L’analisi per questo inizia naturalmente citando il significato di ogni singolo colore: la pigmentazione delle stoffe che non è casuale ma mira mai casuale, anzi ognuno di essi e il relativo accostamento inviano messaggi chiari, univoci, il cui fine e legato a un messaggio di onestà, prosperità dell’unione e la relativa discendenza.
Il costume, è il sunto dei travagli di operosità onesta sociale, etnica, religiosa e di credenza all’interno della Regione storica diffusa, sostenuta in parlato e movenze Arbëreşë; esso racchiude antiche gesta e messaggi, codice identitario, rappresenta l’unica forma figurata in senso generale di un’etnia che si è avvalsa per secoli della sola forma del parlato.
L’atto della vestizione, diviene codice di arte, massaggi figurati e di comportamento, discipline o protocollo figurativi tramandato oralmente e con gesta di segni; esso rappresenta e valorizza credenze e pratiche condivise da generazioni, in tutto, il codice che diventa arte.
Esso rappresenta l’anello che lega l’apparire femminile con il territorio, mille pieghe di rinforzo calettate su un basamento dorato, la radice fondale e, ogni piega difende solidamente le cose più intime del genere Arbëreşë, in senso generale e generazionale.
Quattro strati inferiori di vestizioni in colore diverso, la prima indica la natalità, quella più a contatto con il corpo, la seconda la purezza e la fede, la genuinità giovanile e la terza il padre, per arrivare a quella più estrema o pubblica che rappresenta il marito, per generare specie, ovvero il sacrificio.
Fede e sacrificio sono sostenute e regolate dalle rotondità della vita, ma nella connessione con il gallone dorato del basamento assumono andamento rettilineo come segno di rispetto verso il territorio in ogni direzione.
Il costume rappresenta la sintesi dei rituali condivisi, in sintonia con la vita e i rapporti che essi hanno avuto con gli indigeni.
Tutto questo qui riassunto diventa espressione delle diverse macro aree, insiemi di usanze e, in certi casi vere e proprie tradizioni, tramandate attraverso i trattati liturgici come ad esempio le pergamene a doppia faccia, lette dal clericale nella parte rivolta a esso e nelle immagini riferite al Vangelo, volte ai credenti.
Oggi indossare un costume Arbëreşë non deve essere solo occasione per esaltarsi a gesti e referenze senza avere cognizione culturale e linguistica del ruolo che si assume, né bisogna indossarlo sinteticamente, sciattamente o addirittura volgarmente, in quanto, il costume rappresenta un simbolo che deve inviare messaggi dell’appartenenza di un popolo e del suo territorio.

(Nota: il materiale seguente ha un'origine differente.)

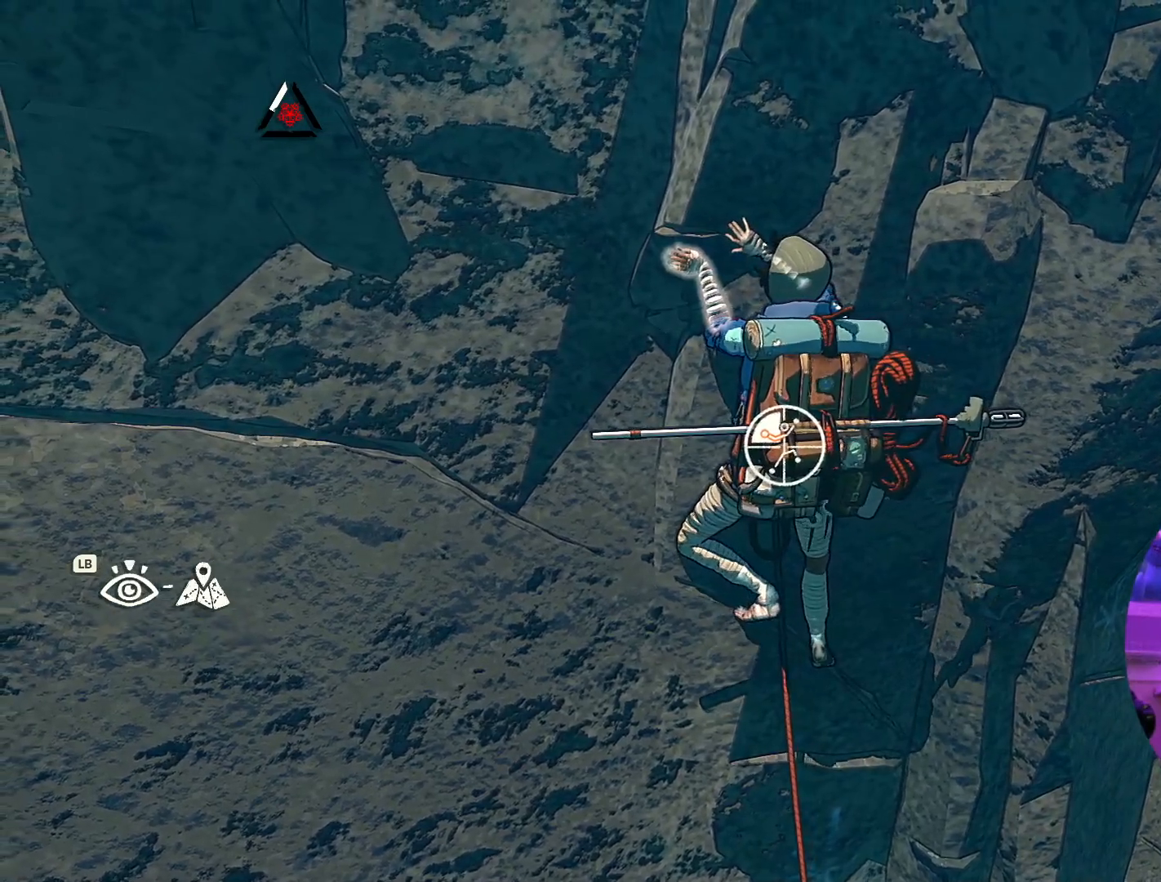
{"dt_ms": 500, "buttons": [], "left_stick": "up-right", "right_stick": "center", "events": [[283, "left_stick", "up-right"], [500, "R1", "up"]]}
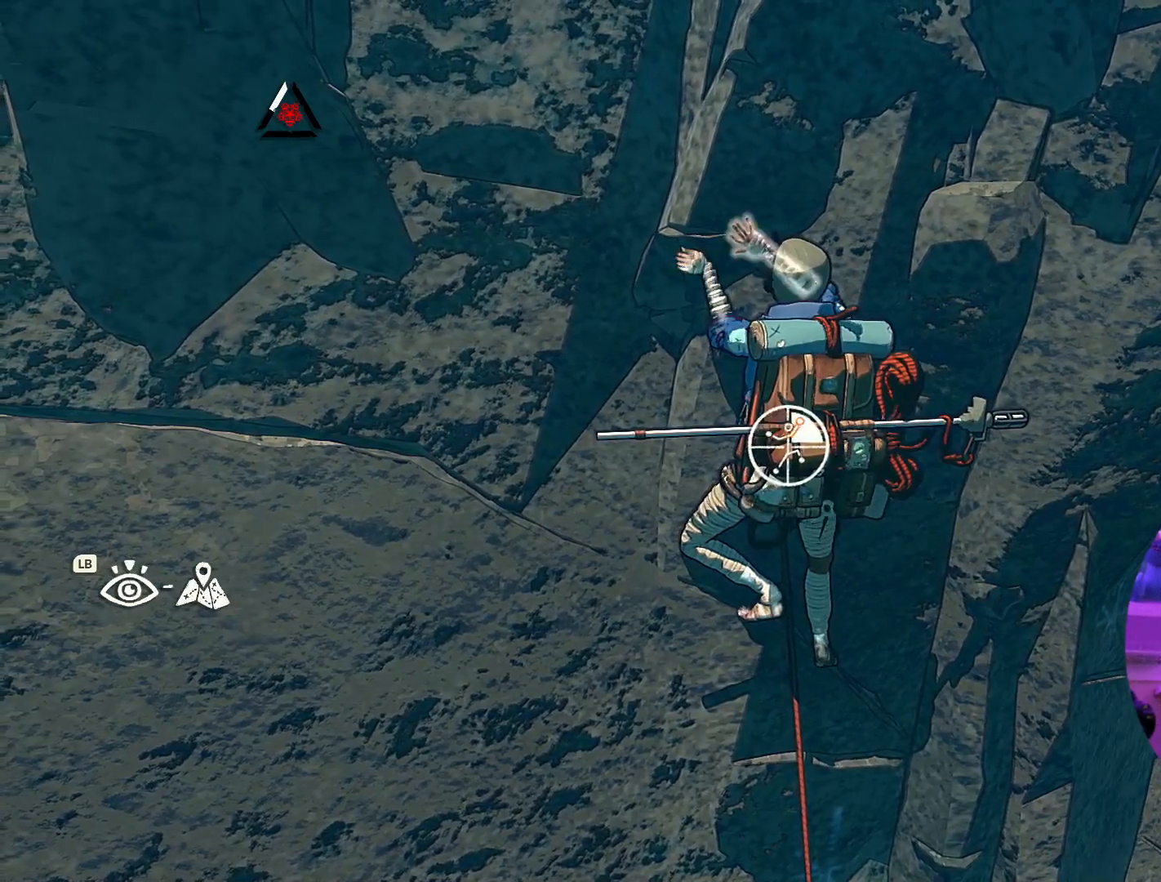
{"dt_ms": 500, "buttons": [], "left_stick": "left", "right_stick": "center", "events": [[100, "left_stick", "up-left"], [217, "left_stick", "left"]]}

Indossare il costume vuol dire avere rispetto di ogni suo elemento e caratteristica estetica perché quando è esposto, diventa vessillo di un popolo ben identificato.
Come lo sono le dorature del Xhipùni che non deve essere sintesi del generare prole, ma vestizione coerente con il senso del matrimonio che genera prole, imbibendosi prima nella fontana della vita e poi in quella dell’intellighenzia matriarcale, del governo delle donne
Il rito ha inizio con la pettinatura këshètë, messa in atto della tipica forma, entro cui raccogliere i capelli saldamente avvolti dalla candida fettuccia bianca.

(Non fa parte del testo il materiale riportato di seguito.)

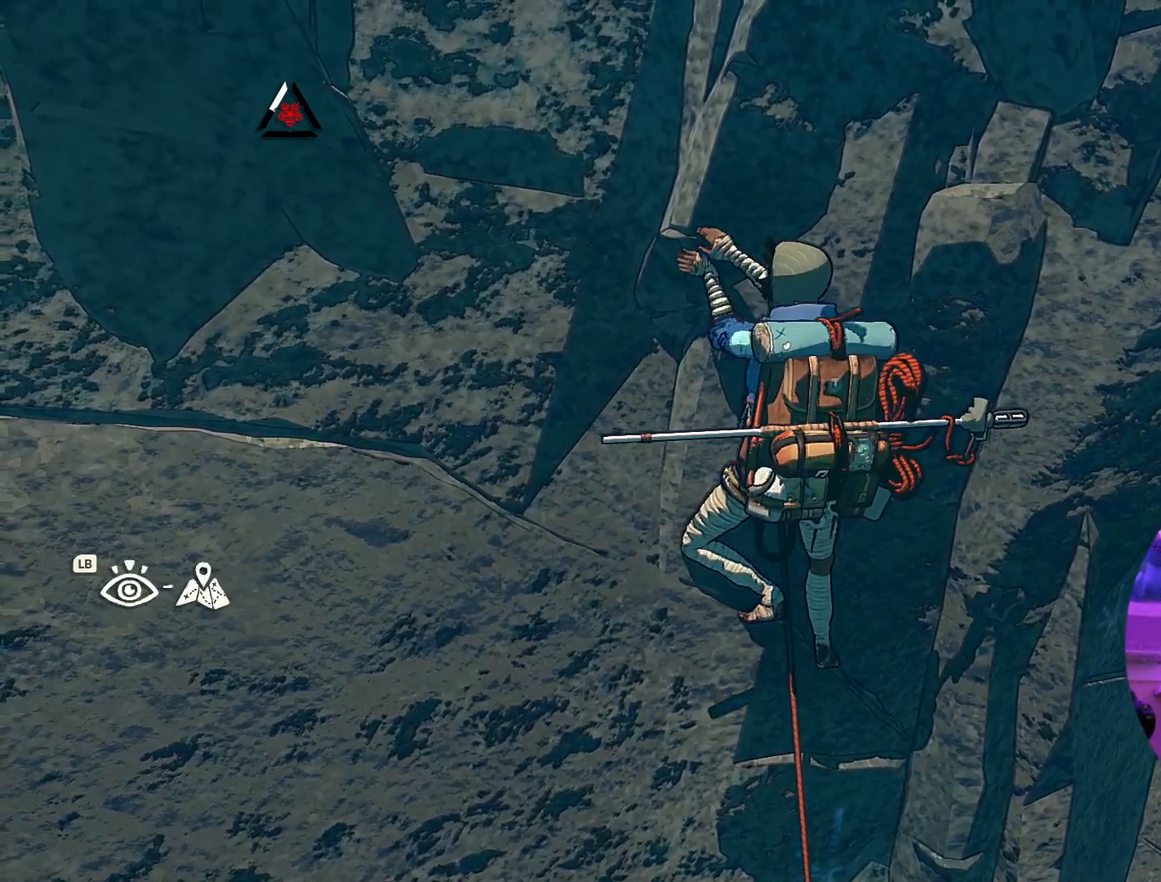
{"dt_ms": 500, "buttons": [], "left_stick": "up-left", "right_stick": "center", "events": [[183, "left_stick", "up-left"]]}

Per poi essere il supporto della corona dogale del matrimonio solidamente invalicabile dalla vista delle intimità femminili più esposte.
La stiratura del ricco merletto, linjë che va impostato prima dell’uso, con la giusta rigidezza dosando acqua e amido e, fornire solidità alla preziosa trama che genera la fonte della vita.
A questo punto si dà avvio al rito dell’apposizione xhipùntëi i còha e sotto còha, dal cassetto appositamente attrezzato, seguita la rimozione dei lacci che garantiscono la postura di riposo e la svelatura degli altri elementi conservati e avvolti dalle apposite stoffe di cotone.
Ogni cosa in seguito va prima indossata, calibrata e in fine fissata con raffinata perizia, manualità e dedizione; il costume richiede regole precise, per questo indossate le vestizioni intime e la linjë si continua con sutànini, poi sutàna me raset e in fine la còha, tutte queste una volta indossate vanno calibrate al fine di raggiungere la vestizione che deve essere un’armonia di linee che sul davanti è lineare da sotto il seno fino all’estremità inferiore della còha; sui fianchi e il di dietro, deve essere arrotondata nella parte iniziale per poi allinearsi subito con andamento verticale dettato dalla parte rinforzata da cui partono le bretelle; il contorno inferiore, Gagluni deve risultare perfettamente livellato e il davanti sfiorare la punta delle scarpe, la cui regola è garantita dall’altezza del tacco.
La parte superiore dalla base del collo sino al seno, deve descrivere un piano inclinato che poi s’innesta con la linea curva della prominenza sulla linea verticale su citata.
Xhipùni, deve aderire perfettamente sulle spalle e allinearsi alle rotondità del seno cui deve rimanere aderente persino nei piccoli movimenti delle braccia sollevate.
A seguito di tutto ciò e dopo continue verifiche si fanno gli ultimi rintocchi rivolti alla vestizione degli ori (orecchini e collana con diadema) con l’apposizione della kesa che copre këshètë, rappresentazione dogale della corona della regina del fuoco e della casa.
Poi segue il tocco finale con l’apposizione sul capo o piegata ordinatamente sul braccio del velo dorato da sposa o di quello porporati di regina della casa e del fuoco domestico sempre acceso e diretto.
Poi arriva il tempo dello sfilare o l’apparire, momenti in cui, chi si assume la responsabilità di rappresentare con il raro vessillo un gruppo ben identificato, deve saper trasmettere secoli di storia riassunti in quei preziosi filamenti di porpora e oro; l’atto di apparire e attirare con quei movimenti di grazia e coerenza, deve ricordare che una favela diversa nel sud dell’Italia ancora vive nella più completa sana e onorata integrazione.
Va in fine sottolineato che i tempi e le modalità di mettersi in mostra a casa, negli ambiti di Gjitonia e, negli ambiti diffusi del Katundë, sono momenti in cui, la ruota, la coda e ogni sorta di pendaglio o elemento indossato o portato per essere esposti, ha un luogo, un tempo e un momento di riverbero per essere reso pubblico, altrimenti si perde il senso della vestizione, che non ha né segreti e né tasche, dove celare o nascondere sgradevolezze di unione e condivisione familiare.